Esercizio 1 -> Secondo l'estratto della fonte, per quanti mesi il Licosa 2022 degustato è rimasto in bottiglia?

Estratto della fonte ->
La vendemmia è a mano in piccole cassette, trasportate e lavorate poi con cura in cantina. La sostenibilità è una priorità e si concretizza in vari processi, dalla scelta dei materiali alla produzione tout court.

Nel Licosa, nel Furano e nel Patrinus, le tre referenze aziendali, è chiara l’identità e lo stile che il giovane Alferio sta imprimendo ai suoi vini e la meticolosità nella cura della vigna diventa una garanzia.

Licosa – Cilento Fiano DOC -2022

In purezza. Le uve dopo la raccolta sono immediatamente sottoposte a deraspatura e pressatura soffice; il succo viene poi illimpidito staticamente a temperature di 14-15°C. Si aggiungono lieviti selezionati. La stessa etichetta è una stilizzazione di una foto catturata direttamente da Alfiero. Il vino degustato, di 13,5 % di alcool, ha stazionato 3 mesi in bottiglia.

Il colore è paglierino dai tenui riflessi verdi. Al naso predominano sentori di fiori bianchi, magnolia, acacia ed erbe aromatiche come il timo. Prevale una leggera morbidezza, che lascia spazio a freschezze importanti, presupposto di longevità. Chiude poi una bella sapidità. Riportando il vino al naso, si avvertono, un po’ in ritardo, i sentori di frutta bianca, fresca, a testimonianza della complessità del bouquet.

Licosa- Cilento Fiano DOC – 2018

Seconda vendemmia. Il colore tende al dorato e riempie il bicchiere. Un’intrigante complessità si manifesta subito, con sentori di idrocarburi cui seguono note di frutta a polpa gialla ed erbe aromatiche; una bella mineralità salmastra e persistente, che rende omaggio al territorio. In bocca, il vino, pur mostrando ancora tensione, risulta molto equilibrato e lungo. Presume un buon abbinamento con coniglio imbottito accompagnato da carciofi.

Materiale dell'esercizio ->
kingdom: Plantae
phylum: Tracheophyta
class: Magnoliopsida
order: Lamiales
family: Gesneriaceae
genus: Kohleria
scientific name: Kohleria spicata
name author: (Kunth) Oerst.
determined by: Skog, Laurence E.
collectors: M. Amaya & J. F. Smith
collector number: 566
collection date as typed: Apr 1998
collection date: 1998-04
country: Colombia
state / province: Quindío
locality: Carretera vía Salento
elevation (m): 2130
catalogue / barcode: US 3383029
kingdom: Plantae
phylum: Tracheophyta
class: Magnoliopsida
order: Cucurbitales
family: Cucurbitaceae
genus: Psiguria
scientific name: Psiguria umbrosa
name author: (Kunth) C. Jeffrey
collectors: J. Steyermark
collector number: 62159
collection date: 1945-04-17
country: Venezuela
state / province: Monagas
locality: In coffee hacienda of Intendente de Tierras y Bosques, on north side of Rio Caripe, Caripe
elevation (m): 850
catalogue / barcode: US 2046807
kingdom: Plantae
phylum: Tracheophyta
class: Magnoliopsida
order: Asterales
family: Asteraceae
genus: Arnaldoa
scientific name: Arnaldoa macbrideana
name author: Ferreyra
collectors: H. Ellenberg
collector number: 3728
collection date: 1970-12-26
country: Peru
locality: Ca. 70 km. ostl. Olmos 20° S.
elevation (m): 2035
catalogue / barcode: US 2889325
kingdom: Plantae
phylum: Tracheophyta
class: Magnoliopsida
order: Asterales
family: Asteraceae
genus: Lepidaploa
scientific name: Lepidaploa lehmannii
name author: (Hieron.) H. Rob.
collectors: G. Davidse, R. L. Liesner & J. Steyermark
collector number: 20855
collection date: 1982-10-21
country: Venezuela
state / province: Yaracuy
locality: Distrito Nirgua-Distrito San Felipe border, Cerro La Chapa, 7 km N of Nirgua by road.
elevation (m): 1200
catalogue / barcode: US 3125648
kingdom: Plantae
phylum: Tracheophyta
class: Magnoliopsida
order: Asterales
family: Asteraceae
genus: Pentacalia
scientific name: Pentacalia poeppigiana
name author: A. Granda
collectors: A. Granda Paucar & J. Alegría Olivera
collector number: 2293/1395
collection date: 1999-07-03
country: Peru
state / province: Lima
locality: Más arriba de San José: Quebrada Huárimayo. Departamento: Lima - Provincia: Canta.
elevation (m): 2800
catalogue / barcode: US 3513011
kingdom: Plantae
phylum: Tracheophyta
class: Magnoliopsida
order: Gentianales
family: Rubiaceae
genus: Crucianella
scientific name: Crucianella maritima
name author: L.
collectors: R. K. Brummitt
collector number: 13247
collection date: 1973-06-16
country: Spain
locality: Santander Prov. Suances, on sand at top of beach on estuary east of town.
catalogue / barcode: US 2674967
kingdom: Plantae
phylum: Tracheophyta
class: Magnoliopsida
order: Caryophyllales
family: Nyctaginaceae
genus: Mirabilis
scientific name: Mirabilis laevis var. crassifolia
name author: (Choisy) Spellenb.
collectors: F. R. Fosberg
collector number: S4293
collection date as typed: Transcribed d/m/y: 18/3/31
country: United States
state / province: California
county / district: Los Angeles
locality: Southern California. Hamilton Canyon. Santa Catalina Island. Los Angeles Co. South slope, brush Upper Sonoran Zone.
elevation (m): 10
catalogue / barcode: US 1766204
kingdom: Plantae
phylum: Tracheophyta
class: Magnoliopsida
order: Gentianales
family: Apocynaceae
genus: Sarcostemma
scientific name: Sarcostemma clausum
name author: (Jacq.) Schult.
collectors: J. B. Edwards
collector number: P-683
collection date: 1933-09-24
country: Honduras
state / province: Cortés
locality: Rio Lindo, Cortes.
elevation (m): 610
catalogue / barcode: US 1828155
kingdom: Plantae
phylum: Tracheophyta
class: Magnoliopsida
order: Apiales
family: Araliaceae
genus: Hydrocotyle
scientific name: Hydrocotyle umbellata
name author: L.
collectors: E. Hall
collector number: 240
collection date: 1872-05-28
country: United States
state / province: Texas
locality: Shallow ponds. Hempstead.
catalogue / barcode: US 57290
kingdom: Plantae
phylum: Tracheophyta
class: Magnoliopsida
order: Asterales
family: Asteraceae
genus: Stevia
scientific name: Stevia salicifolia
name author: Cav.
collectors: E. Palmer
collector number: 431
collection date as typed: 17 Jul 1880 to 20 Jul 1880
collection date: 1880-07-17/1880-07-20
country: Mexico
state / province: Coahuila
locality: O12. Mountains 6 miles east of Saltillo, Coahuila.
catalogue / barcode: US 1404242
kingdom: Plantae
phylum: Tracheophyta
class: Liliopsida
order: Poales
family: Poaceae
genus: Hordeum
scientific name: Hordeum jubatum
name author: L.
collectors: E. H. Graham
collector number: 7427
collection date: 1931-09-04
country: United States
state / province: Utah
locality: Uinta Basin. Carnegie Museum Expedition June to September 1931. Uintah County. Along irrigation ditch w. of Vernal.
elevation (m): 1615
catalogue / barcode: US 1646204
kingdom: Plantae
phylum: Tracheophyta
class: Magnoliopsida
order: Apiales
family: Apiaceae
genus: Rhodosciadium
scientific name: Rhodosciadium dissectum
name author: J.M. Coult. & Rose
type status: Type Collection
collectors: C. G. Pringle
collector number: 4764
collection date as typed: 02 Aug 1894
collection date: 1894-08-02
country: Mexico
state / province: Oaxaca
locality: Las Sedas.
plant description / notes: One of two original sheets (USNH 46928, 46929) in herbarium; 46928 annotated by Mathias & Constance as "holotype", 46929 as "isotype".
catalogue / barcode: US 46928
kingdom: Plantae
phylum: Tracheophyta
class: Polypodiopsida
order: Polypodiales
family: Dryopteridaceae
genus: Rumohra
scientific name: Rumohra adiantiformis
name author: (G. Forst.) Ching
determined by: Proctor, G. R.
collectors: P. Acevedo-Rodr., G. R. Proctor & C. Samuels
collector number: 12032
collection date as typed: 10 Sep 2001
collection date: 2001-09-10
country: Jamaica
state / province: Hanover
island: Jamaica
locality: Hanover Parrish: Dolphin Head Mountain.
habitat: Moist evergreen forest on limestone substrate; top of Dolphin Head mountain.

Esercizio 2 -> Nell'elenco, riporta tutto da "collectors: C. G. Pringle" fino a "plant description /", rinominando "country" in "nation" e lasciando invariato il resto.

Risposta corretta 1 -> 3 mesi.

Risposta corretta 2 ->
collectors: C. G. Pringle
collector number: 4764
collection date as typed: 02 Aug 1894
collection date: 1894-08-02
nation: Mexico
state / province: Oaxaca
locality: Las Sedas.
plant description / notes: One of two original sheets (USNH 46928, 46929) in herbarium; 46928 annotated by Mathias & Constance as "holotype", 46929 as "isotype".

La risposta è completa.